■ Instruksi A:
Jawab pertanyaan berikut berdasarkan teks tentang pengangguran sarjana di Arab Saudi.
(i) Berapa persen sarjana yang disebut masih menganggur?
(ii) Apa jabatan Saad al-Qarni?
(iii) Media apa yang mengutip perkataan al-Qarni?

■ Teks Sumber:
==============================
Hidayatullah.com—Para pakar pendidikan di Arab Saudi berpendapat, minimnya keterampilan berbahasa Inggris dan komputer di kalangan lulusan perguruan tinggi adalah penyebab mengapa 50 persen sarjana masih menjadi pengangguran sampai saat ini.
Mereka menyalahkan Kementerian Pendidikan atas dilema tersebut, yang diperkirakan dialami jutaan pengangguran lulusan perguruan tinggi.
Saad al-Qarni seorang manajer sumber daya manusia mengatakan, tingkat penguasaan bahasa Inggris dan komputer lulusan universitas sangat disesalkan rendah sekali.
“Sangat sedikit sekali dari mereka yang memahami pentingnya dua keterampilan ini, mengikuti kursusnya atau bertandang ke luar negeri untuk tujuan itu,” katanya dikutip Saudi Gazette (25/2/2013).
Al-Qarni juga menyalahkan Kementerian Pendidikan yang dianggap lebih tunduk pada tekanan sekelompok orang yang keberatan mengajarkan bahasa Inggris di sekolah dasar dengan alasan melestarikan bahasa Arab.
==============================
(Entri data)
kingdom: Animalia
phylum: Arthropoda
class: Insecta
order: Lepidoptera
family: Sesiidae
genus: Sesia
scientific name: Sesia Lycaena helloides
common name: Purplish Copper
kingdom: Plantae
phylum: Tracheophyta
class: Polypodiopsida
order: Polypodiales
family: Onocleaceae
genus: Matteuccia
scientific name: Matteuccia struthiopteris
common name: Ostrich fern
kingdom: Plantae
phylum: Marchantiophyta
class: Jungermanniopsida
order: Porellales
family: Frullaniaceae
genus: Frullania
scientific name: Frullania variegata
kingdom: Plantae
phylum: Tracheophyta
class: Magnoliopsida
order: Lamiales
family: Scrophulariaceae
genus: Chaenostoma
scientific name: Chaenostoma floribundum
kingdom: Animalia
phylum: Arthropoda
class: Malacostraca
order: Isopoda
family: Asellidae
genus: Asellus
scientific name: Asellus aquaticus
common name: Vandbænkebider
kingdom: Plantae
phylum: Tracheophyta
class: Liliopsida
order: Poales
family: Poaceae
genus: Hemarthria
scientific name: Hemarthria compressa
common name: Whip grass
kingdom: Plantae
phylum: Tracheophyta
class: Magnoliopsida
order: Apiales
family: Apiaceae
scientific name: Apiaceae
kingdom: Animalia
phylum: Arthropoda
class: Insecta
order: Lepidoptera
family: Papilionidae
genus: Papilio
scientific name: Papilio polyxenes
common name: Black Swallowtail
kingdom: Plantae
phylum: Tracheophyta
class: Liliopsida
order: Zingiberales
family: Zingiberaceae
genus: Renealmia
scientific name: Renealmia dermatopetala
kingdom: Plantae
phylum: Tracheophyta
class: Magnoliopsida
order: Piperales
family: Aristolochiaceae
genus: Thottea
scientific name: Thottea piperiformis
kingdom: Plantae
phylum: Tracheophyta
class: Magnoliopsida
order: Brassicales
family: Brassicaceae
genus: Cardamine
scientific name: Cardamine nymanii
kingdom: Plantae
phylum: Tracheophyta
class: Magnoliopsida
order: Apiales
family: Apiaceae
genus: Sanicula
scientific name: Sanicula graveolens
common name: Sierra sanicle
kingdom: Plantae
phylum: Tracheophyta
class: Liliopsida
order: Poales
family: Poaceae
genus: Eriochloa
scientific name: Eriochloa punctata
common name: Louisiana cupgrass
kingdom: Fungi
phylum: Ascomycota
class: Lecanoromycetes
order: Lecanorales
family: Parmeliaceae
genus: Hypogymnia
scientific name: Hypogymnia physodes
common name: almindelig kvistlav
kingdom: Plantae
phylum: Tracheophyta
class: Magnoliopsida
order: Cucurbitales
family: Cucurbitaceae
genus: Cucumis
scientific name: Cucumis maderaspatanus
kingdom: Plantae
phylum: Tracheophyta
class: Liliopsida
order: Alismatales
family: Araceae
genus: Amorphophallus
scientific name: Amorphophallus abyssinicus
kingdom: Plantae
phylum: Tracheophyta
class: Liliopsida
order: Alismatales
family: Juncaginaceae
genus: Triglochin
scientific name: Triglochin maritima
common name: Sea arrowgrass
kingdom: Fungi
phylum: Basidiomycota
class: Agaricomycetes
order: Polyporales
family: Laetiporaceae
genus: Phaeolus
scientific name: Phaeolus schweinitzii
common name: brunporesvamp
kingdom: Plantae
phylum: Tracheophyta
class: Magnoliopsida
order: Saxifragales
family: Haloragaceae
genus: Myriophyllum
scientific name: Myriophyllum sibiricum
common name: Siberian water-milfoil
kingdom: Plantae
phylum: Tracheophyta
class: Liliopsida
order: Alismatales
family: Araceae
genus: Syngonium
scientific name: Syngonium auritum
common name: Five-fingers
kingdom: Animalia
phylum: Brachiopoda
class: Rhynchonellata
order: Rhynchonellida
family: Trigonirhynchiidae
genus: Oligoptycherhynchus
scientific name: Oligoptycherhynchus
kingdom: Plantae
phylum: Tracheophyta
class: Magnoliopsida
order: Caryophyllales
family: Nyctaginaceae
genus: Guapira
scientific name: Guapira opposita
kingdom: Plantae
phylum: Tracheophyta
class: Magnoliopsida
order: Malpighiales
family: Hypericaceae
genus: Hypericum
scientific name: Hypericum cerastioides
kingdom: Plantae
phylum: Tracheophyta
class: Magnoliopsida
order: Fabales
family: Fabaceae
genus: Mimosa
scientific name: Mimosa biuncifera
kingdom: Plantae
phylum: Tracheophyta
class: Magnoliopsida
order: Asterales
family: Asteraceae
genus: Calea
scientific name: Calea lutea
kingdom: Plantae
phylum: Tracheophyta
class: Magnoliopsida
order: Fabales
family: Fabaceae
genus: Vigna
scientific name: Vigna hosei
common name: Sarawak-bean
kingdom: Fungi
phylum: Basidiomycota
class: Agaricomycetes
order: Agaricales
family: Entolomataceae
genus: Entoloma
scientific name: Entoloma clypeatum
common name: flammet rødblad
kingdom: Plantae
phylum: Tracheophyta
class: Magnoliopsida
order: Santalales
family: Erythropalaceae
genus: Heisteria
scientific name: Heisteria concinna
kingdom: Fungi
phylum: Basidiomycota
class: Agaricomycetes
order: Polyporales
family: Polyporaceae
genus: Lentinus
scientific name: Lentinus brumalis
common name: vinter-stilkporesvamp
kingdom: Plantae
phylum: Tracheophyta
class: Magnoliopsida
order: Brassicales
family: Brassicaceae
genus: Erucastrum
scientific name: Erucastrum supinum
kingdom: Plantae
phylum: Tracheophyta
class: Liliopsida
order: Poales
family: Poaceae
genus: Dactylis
==============================
■ Instruksi B: Perbarui baris data mulai dari baris pertama hingga baris yang memuat "scientific name: Papilio polyxenes". Ganti "kingdom" dengan "regnum", biarkan bagian lain tetap sama, lalu tuliskan hanya baris-baris tersebut.

■ Jawaban A:
(i) 50 persen.
(ii) Manajer sumber daya manusia.
(iii) Saudi Gazette.

■ Jawaban B:
regnum: Animalia
phylum: Arthropoda
class: Insecta
order: Lepidoptera
family: Sesiidae
genus: Sesia
scientific name: Sesia Lycaena helloides
common name: Purplish Copper
regnum: Plantae
phylum: Tracheophyta
class: Polypodiopsida
order: Polypodiales
family: Onocleaceae
genus: Matteuccia
scientific name: Matteuccia struthiopteris
common name: Ostrich fern
regnum: Plantae
phylum: Marchantiophyta
class: Jungermanniopsida
order: Porellales
family: Frullaniaceae
genus: Frullania
scientific name: Frullania variegata
regnum: Plantae
phylum: Tracheophyta
class: Magnoliopsida
order: Lamiales
family: Scrophulariaceae
genus: Chaenostoma
scientific name: Chaenostoma floribundum
regnum: Animalia
phylum: Arthropoda
class: Malacostraca
order: Isopoda
family: Asellidae
genus: Asellus
scientific name: Asellus aquaticus
common name: Vandbænkebider
regnum: Plantae
phylum: Tracheophyta
class: Liliopsida
order: Poales
family: Poaceae
genus: Hemarthria
scientific name: Hemarthria compressa
common name: Whip grass
regnum: Plantae
phylum: Tracheophyta
class: Magnoliopsida
order: Apiales
family: Apiaceae
scientific name: Apiaceae
regnum: Animalia
phylum: Arthropoda
class: Insecta
order: Lepidoptera
family: Papilionidae
genus: Papilio
scientific name: Papilio polyxenes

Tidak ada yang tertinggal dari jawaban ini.